((
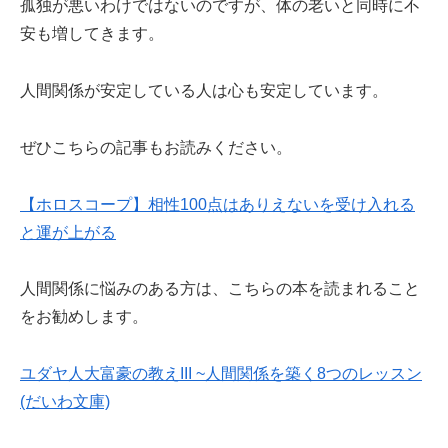
孤独が悪いわけではないのですが、体の老いと同時に不
安も増してきます。
人間関係が安定している人は心も安定しています。
ぜひこちらの記事もお読みください。
【ホロスコープ】相性100点はありえないを受け入れる
と運が上がる
人間関係に悩みのある方は、こちらの本を読まれること
をお勧めします。
ユダヤ人大富豪の教えIII ~人間関係を築く8つのレッスン
(だいわ文庫)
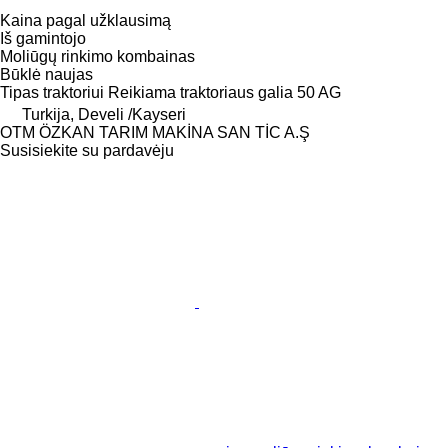
Kaina pagal užklausimą
Iš gamintojo
Moliūgų rinkimo kombainas
Būklė
naujas
Tipas
traktoriui
Reikiama traktoriaus galia
50 AG
Turkija, Develi /Kayseri
OTM ÖZKAN TARIM MAKİNA SAN TİC A.Ş
Susisiekite su pardavėju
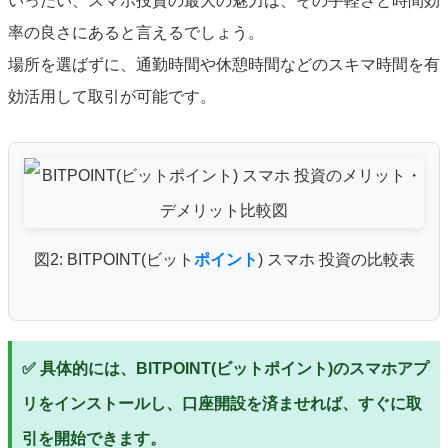
いったい、スマホ投資の最大の魅力は、その手軽さと時間効
率の良さにあると言えるでしょう。
場所を選ばずに、通勤時間や休憩時間などのスキマ時間を有
効活用して取引が可能です。
図2: BITPOINT(ビット
ポイント
) スマホ 投資の比較表
✅ 具体的には、BITPOINT(ビットポイント)のスマホアプ
リをインストールし、口座開設を済ませれば、すぐに取
引を開始できます。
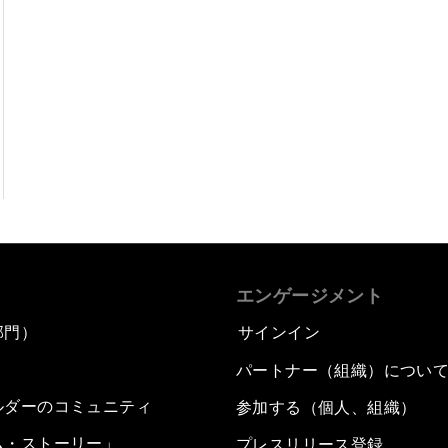
エンゲージメント
部門）
サインイン
パートナー（組織）につい
ルダーのコミュニティ
参加する（個人、組織）
ム・ストーリー」
プレスリリース登録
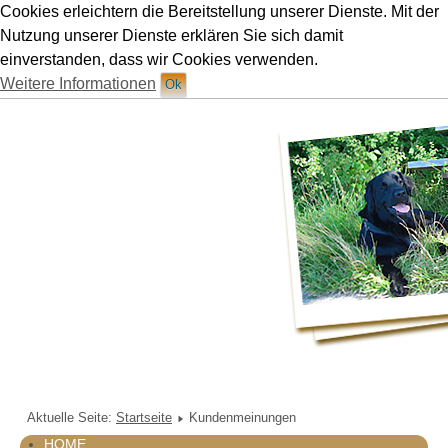
Cookies erleichtern die Bereitstellung unserer Dienste. Mit der
Hundetraining Ruetten in München
Nutzung unserer Dienste erklären Sie sich damit
einverstanden, dass wir Cookies verwenden.
Weitere Informationen
Ok
Aktuelle Seite:
Startseite
Kundenmeinungen
HOME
))
Find the number of lines in the records that contain "Cookies", and write that number only.

2